Kristin Chenoweth, America’s most entertaining entertainer, moved her hopelessly sold out Boston Symphony Hall audience to alternating states of joy, awe, sadness, laughter, and above all, rapture, at a performance for the ages Sunday night.
Chenoweth, accompanied on the piano by her musical director, the Marvin Hamlisch-like Michael Orland, demonstrated her range and virtuosity with a range of songs from the Great American Songbook, her own personal greatest hits, songs with a spiritual bent, and a whole lot of enormously fun conversation that made you felt you were in her living room, not in a huge hall.
She came out welcoming whatever “straight men” there might have been in the audience, who were no doubt brought to see her by their wives, daughters, or perhaps even their sons, a nod to her adoring gay fan base.
But you don’t have to be gay to love Chenoweth. She has Sinatra’s own ability to create intimacy with thousands at once, to command massive audiences with the slightest gesture. And like Sinatra in his day, she can sing like no one else on earth.
If you listen closely, at times you can hear a trace of Julie Andrews, Judy Garland, and even Edith Piaf. But don’t be mistaken – it’s always, always Chenoweth, who makes every song her own, even the ones she earnestly insists she wrote.
This is a singer who never backs away from a challenge, whether it’s singing Promises, Promises on Broadway or offering an extremely broad range of songs that require a singer with, well, an equally broad range. Whether she’s leaping neatly up an octave or suddenly dropping from forte to pianissimo, Chenoweth is always in control, always angelic in her vocal stylings, and always a delight.
In a performance produced by Boston’s highly regarded Celebrity Series, she told stories and sang about her adoptive parents, who have been married 54 years.
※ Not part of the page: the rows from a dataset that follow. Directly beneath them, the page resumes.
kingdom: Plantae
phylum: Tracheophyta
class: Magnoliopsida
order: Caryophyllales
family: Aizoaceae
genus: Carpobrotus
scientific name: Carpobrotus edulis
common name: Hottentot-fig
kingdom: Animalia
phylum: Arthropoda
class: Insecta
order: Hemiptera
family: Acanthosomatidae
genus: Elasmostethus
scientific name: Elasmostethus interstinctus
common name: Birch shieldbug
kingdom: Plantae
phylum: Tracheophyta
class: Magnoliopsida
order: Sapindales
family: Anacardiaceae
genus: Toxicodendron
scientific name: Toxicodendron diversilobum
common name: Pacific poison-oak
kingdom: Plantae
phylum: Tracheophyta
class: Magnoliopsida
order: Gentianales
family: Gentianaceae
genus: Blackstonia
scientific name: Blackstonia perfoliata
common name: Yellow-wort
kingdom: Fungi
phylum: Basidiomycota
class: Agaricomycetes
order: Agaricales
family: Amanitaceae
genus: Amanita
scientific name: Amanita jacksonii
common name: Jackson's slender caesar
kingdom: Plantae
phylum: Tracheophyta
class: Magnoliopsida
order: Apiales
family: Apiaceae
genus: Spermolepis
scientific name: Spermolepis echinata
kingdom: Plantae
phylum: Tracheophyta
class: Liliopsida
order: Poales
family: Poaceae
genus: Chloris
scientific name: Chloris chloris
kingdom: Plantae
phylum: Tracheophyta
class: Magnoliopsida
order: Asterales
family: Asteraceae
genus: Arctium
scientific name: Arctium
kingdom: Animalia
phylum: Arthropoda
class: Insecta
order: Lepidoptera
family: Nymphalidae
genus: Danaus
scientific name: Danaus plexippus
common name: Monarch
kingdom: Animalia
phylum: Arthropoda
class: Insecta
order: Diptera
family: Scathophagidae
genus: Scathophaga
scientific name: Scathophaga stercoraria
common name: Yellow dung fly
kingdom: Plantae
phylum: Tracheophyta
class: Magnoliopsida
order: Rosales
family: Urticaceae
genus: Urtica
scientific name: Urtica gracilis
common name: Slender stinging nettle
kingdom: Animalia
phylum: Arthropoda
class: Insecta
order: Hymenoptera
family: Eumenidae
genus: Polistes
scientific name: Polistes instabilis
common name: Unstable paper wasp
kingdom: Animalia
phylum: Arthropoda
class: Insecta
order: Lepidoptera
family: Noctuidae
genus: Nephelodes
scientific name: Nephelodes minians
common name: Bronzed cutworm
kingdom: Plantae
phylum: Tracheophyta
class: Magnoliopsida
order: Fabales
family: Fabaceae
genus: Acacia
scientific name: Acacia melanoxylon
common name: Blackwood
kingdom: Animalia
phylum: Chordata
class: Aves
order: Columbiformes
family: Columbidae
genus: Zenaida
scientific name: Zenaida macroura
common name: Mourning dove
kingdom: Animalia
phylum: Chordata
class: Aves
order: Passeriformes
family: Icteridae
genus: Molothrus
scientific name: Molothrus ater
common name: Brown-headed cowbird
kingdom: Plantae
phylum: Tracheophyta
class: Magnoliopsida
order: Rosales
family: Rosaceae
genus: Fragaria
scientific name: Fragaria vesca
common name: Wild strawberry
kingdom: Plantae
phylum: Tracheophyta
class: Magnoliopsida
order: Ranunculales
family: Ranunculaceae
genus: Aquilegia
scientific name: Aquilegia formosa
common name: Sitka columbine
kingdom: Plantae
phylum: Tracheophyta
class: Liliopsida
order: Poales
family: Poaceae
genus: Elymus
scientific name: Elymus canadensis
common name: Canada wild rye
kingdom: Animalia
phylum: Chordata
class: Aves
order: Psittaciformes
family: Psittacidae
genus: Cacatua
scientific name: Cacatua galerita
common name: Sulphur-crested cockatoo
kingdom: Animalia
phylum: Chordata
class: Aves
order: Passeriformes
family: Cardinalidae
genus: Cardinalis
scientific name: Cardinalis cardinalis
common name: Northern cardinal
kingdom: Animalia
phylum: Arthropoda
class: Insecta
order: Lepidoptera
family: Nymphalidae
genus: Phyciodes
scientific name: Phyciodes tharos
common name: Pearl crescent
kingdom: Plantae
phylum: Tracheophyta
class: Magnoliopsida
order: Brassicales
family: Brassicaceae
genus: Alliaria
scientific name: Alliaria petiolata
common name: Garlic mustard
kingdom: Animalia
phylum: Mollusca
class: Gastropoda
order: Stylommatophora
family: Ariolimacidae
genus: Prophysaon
When she told her folks she would do a two-week solo run on Broadway this past fall, they told her they were coming for the whole run and staying with her – “Which they did,” she added, to laughter.
She then explained that she introduced her parents to the audience the first night, and they were a bit awed by the applause. On the second night, she introduced them and they waved and smiled with enthusiasm.
On the third night, she introduced them and the spotlight fell on two empty seats.
“They’d gone to see Hamilton,” Chenoweth explained.
She sang some of the songs for which she is best known, including Popular from Wicked and Taylor, The Latte Boy, and she blew the audience away with a deeply heartfelt rendition of You Were Always On My Mind.
Toward the end of the program, she brought out a dozen young music students to accompany her on a religious song; before it began, she told the audience, “If you’re not a believer, don’t worry. It’ll be over in four minutes.”
Not just that song but the whole evening flew by. When you see Chenoweth perform, you feel as though you are making a new friend, or perhaps reengaging with a wonderful old friend you haven’t seen in some time.
She is perhaps America’s most familiar songstress, having appeared not just on Broadway, and in the movies, but on West Wing, Glee, GCB, and Hairspray Live!. Sometimes, a performer’s celebrity outweighs his or her ability actually to perform. The opposite is true with Chenoweth. Her voice is a revelation, her charm is boundless, and if there is a God and you didn’t take advantage of your chance to see her perform here on Earth, you’re going to have an eternity’s worth of explaining ahead of you.